◆ **Document**
=-=-=-=-=
# kindly help ID early racer - PATD stamped BB



## mongeese (Oct 20, 2015)

Frame is light. Crank is stamped CF-400. Fork steer tube is stamped 405 22.


----------



## Handyman (Oct 20, 2015)

Not sure what it is mongeese but I like it.........................with the exception of those bars, they look horrible on that bike, please PM me and I'll take them off your hands.  Pete in Fitchburg


----------



## mongeese (Oct 20, 2015)

The bars have paint on them with what looks to be very very nice nickel underneath.


----------



## Handyman (Oct 20, 2015)

Darn !!


----------



## mongeese (Oct 31, 2015)

Any help?


----------



## bulldog1935 (Nov 1, 2015)

looks like a 6-digit serial number, which is big - should be a common maker



Patented Nov 19, 189x  
1892 Metz Elliptical crank http://www.google.com/patents/US513589 
1896 Quinn hand crank (unlikely)  http://www.google.com/patents/US582315 
1898 Hana chainless rod crank (also unlikely)  http://www.google.com/patents/US636260 
look at the date again and see if you can read it better or try different combinations on the year

Maybe it's Nov 19, 193x?


----------



## highwheel431 (Nov 1, 2015)

Patent dates would be the date of issue not the date of filing.  The only November 11 year for a patent pre 1900 would be 1895.  There where 9 bicycle related patents issued that day.
549917
549928
550067
550103
550116
550122 http://www.freepatentsonline.com/0550122.pdf
550206 http://www.freepatentsonline.com/0550206.pdf
550229
550231

Two of them relate to cranks '122 & '206

Ross


----------



## mongeese (Nov 1, 2015)

Have not gotten a chance to go through the links yet. Just seen the replies and a thousand thank yous bulldog1935 and highwheel431. Much appreciation truly.


----------



## bulldog1935 (Nov 2, 2015)

actually, if you owned the patent, you would claim the date you filed it


----------



## highwheel431 (Nov 2, 2015)

bulldog1935 said:


> actually, if you owned the patent, you would claim the date you filed it




Well I do have 10 patents and the official date of the patent is the issue date.  The patent has to be issued to have any status.  So the date that represents the patent is the date of issue, it is not a patent until then.  This is also the date that needs to be used to find the patent.  Patents are only issued on Tuesdays.  Defending the concept of conception is another issue with actually goes beyond the filing date.


----------



## bulldog1935 (Nov 2, 2015)

so it was you who stamped this bike


----------



## highwheel431 (Nov 2, 2015)

bulldog1935 said:


> so it was you who stamped this bike



When you see something marked "Patent Pending"  it has occurred after the patent has been filed but not issued.  You never see dates with this marking.  The stamping on this bike is "PATD".  That is what occurs on the day the patent is granted, until then there is no patent. Most filing are not granted. 

But bulldog1935 you can be snarky as you want and do you research as you see fit, after all you name is bulldog.


----------



## mongeese (Nov 10, 2015)
=-=-=-=-=
◆ **The exercise**
In the forum thread, what is the one day of the week on which patents are issued? Please answer briefly. The records that come next play no role here.

Raw records:
=-=-=-=-=
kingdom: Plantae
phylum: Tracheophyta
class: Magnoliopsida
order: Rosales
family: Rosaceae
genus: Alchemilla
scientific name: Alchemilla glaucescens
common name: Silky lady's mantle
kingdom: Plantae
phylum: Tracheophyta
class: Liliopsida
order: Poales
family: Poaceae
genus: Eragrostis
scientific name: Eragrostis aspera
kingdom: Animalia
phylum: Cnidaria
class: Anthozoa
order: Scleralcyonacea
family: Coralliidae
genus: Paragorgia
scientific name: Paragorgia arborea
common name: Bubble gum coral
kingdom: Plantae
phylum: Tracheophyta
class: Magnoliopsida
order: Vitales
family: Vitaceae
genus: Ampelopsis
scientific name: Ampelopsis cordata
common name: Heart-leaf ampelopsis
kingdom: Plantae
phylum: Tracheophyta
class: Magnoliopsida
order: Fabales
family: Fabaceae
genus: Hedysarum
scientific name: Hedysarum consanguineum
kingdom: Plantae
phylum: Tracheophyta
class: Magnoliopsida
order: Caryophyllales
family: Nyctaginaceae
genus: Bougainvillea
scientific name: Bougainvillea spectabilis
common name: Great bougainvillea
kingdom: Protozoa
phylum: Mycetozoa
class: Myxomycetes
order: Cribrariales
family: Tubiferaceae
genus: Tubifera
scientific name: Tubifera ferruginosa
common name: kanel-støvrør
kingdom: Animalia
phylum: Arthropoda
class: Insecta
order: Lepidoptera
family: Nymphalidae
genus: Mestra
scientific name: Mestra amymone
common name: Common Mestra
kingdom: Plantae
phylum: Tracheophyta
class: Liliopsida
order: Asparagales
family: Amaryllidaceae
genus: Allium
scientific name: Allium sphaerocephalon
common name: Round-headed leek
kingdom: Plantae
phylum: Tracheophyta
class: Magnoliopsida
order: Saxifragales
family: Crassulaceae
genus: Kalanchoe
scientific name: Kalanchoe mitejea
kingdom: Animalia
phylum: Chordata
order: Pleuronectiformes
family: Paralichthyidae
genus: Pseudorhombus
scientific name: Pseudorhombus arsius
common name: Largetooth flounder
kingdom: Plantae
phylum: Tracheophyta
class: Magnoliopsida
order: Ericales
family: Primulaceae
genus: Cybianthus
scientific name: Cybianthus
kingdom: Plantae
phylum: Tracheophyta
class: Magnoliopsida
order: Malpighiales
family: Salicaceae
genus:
=-=-=-=-=
◆ **Finished exercise**
Tuesday.